TEXT EXCERPT:
The Committee noted with interest the adoption of the Act respecting the National Institute for Women, published in the Diario Oficial of the Federation on 12 January 2001. It noted that the Institute is currently developing the National Programme for Equality of Opportunity and Non-Discrimination. The Committee asked the Government to keep it informed of the activities of the Institute relating to the application of the Convention. The Committee also noted the training courses on gender organized in the context of the Plan of Action for More and Better Jobs, and particularly the training workshop on gender for 38 federal and local labour inspectors. Recalling the Government's statement in its previous report that it was planned to extend the Plan of Action to the remaining frontier states, the Committee requested the Government to provide information in this respect in its next report. In this context, the Committee noted the Government's statement that the Federal Labour Inspectorate and the Secretariat for Labour and Social Insurance have carried out inspections concentrating on the issue of discrimination, and particularly in the export processing industry. The Government stated that between 1998 and 2000 a total of 27,387 inspections were carried out in enterprises in which 1,133,059 women workers were engaged. The Committee noted, as it has in its previous comments, that these figures refer to women who are already employed and not women at the stage of recruitment or hiring.

The Committee noted the Government's statement that the maquiladora industry had been one of the most important sources for the creation of jobs for women and that women account for the majority of the workforce in this industry. In view of the high proportion of women employed in the Mexican maquiladora industry, the Committee considered that special efforts should be made to ensure that women workers do not suffer discrimination in employment and that they have access to training opportunities and better jobs.

WORK TASK:
Can you continue the committee's observations on women's employment in Mexico, picking up after their final sentence?

DATA EXCERPTS:
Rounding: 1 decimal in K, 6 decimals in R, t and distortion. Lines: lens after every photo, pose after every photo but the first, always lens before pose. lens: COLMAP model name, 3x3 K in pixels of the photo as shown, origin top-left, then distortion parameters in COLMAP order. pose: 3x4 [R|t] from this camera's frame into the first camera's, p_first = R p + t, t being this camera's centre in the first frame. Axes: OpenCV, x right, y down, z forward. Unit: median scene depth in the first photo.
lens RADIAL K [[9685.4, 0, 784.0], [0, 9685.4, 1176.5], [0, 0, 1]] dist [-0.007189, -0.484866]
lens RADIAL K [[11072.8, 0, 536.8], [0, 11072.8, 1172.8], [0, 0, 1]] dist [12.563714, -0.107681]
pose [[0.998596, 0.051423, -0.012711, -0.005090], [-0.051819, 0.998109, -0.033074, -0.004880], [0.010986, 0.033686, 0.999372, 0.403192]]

--

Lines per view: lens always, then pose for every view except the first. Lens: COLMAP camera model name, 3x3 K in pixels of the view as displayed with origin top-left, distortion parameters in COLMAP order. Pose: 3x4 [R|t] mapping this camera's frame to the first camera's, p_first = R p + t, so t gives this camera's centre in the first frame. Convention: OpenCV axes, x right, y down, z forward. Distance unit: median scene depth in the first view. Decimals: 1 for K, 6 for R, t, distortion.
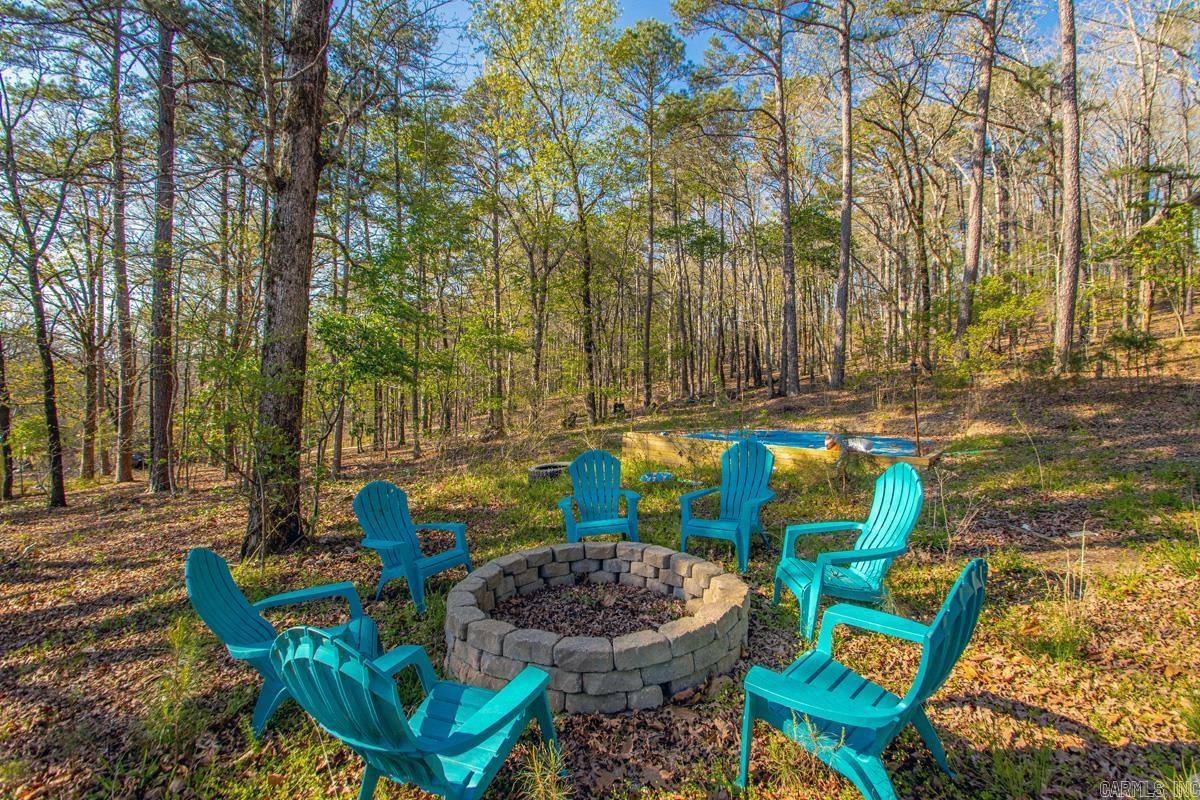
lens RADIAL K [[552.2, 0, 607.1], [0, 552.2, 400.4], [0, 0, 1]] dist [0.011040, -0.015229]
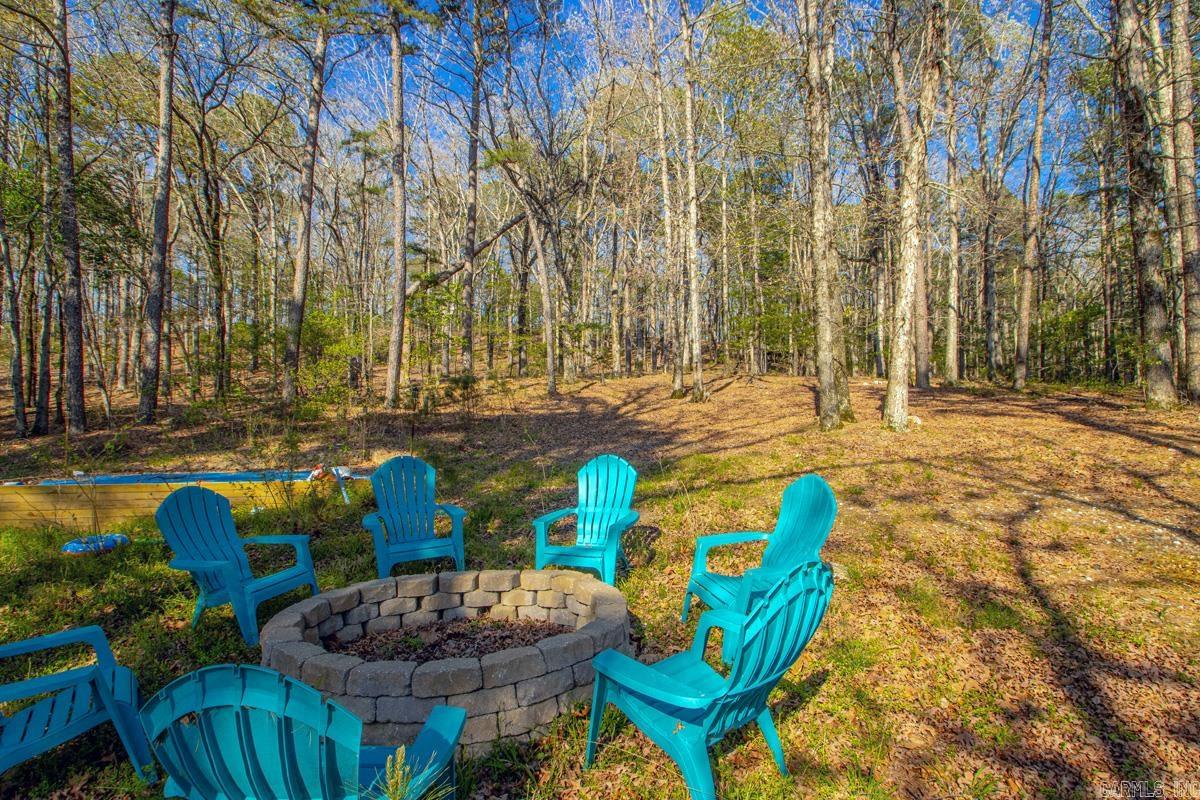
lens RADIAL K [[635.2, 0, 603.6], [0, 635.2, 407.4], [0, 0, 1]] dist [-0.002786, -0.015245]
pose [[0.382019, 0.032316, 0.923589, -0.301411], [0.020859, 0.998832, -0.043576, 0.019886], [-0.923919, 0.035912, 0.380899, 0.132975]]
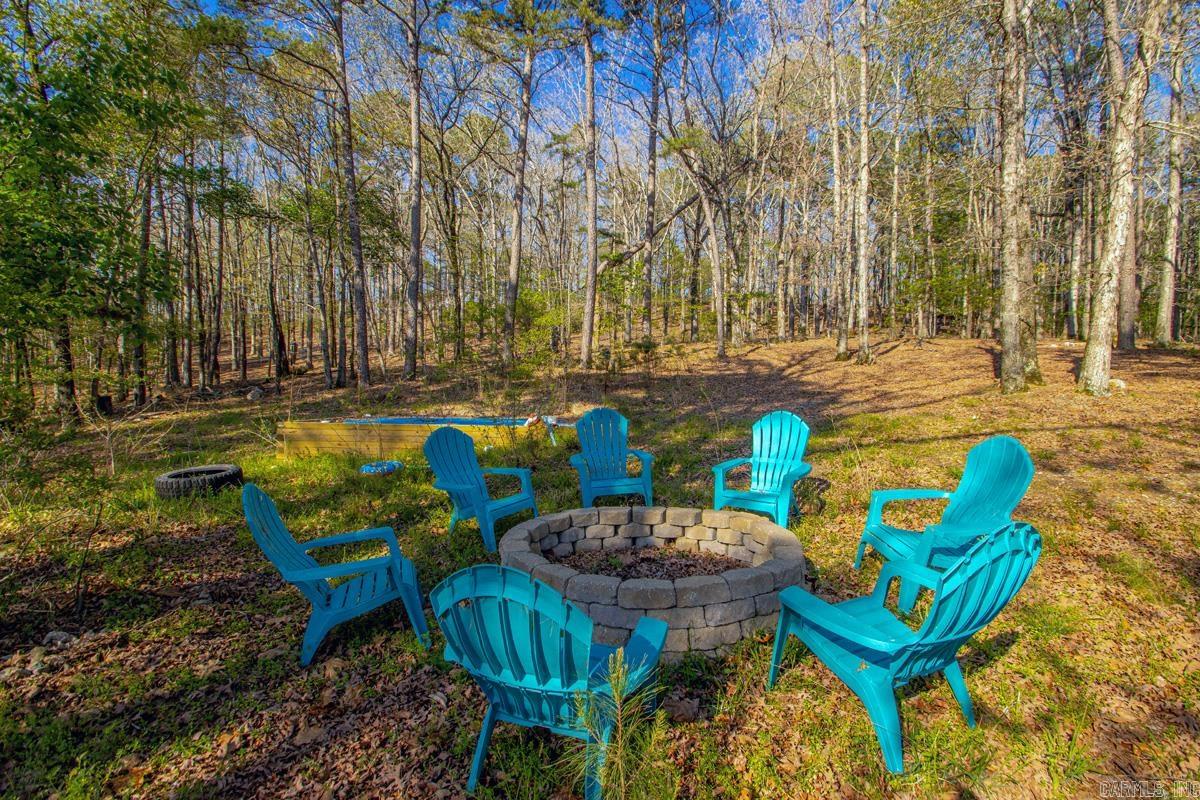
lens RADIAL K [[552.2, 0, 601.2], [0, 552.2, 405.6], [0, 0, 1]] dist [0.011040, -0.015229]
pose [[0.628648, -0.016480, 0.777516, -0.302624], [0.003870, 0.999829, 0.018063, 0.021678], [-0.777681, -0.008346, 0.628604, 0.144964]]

RESULT:
The CTM indicated that Chapter 1 of the Constitution of Mexico provided that "the principle of equality for all inhabitants of the country is based in the enjoyment of the fundamental rights established by the Federal Constitution, irrespective of the condition of Mexican or foreign nationality, race, religion or sex" The CTM added that treatment in relation to employment and occupation and social security is equal in Mexico and that the right to equality is set out in the Federal Labour Act and the social security legislation.

The Confederation of Industrial Chambers of the United States of Mexico endorsed the comments of the CTM and indicated that Mexican employers agree on compliance with the principles of non-discrimination for and in employment.

The Committee once again reiterated that the alleged practices referred to above constitute discrimination in employment and occupation on grounds of sex and requested the Government to take appropriate measures to investigate and eliminate such discriminatory practices. In this context, it requested the Government to amend the LFT to explicitly prohibit discrimination based on sex in recruitment and hiring for employment. The Committee requested the Government to provide detailed information in its next report on any measure that has been adopted and the progress achieved in eliminating such discriminatory practices, and it also requested the Government to provide information on the cases lodged with the local and federal Conciliation and Arbitration Boards and Mexican courts alleging discrimination on grounds of sex.

In its 2001 direct request the Committee, with reference to its previous request, once again asked the Government to indicate whether the seminars, meetings and conferences, the Action Plan "More and Better Jobs for Women in Mexico", and the awareness campaigns on labour rights and obligations for women, undertaken by the General Directorate of Equality and Gender, include the problem of compulsory pregnancy tests as part of the recruitment procedure, especially in export processing zones.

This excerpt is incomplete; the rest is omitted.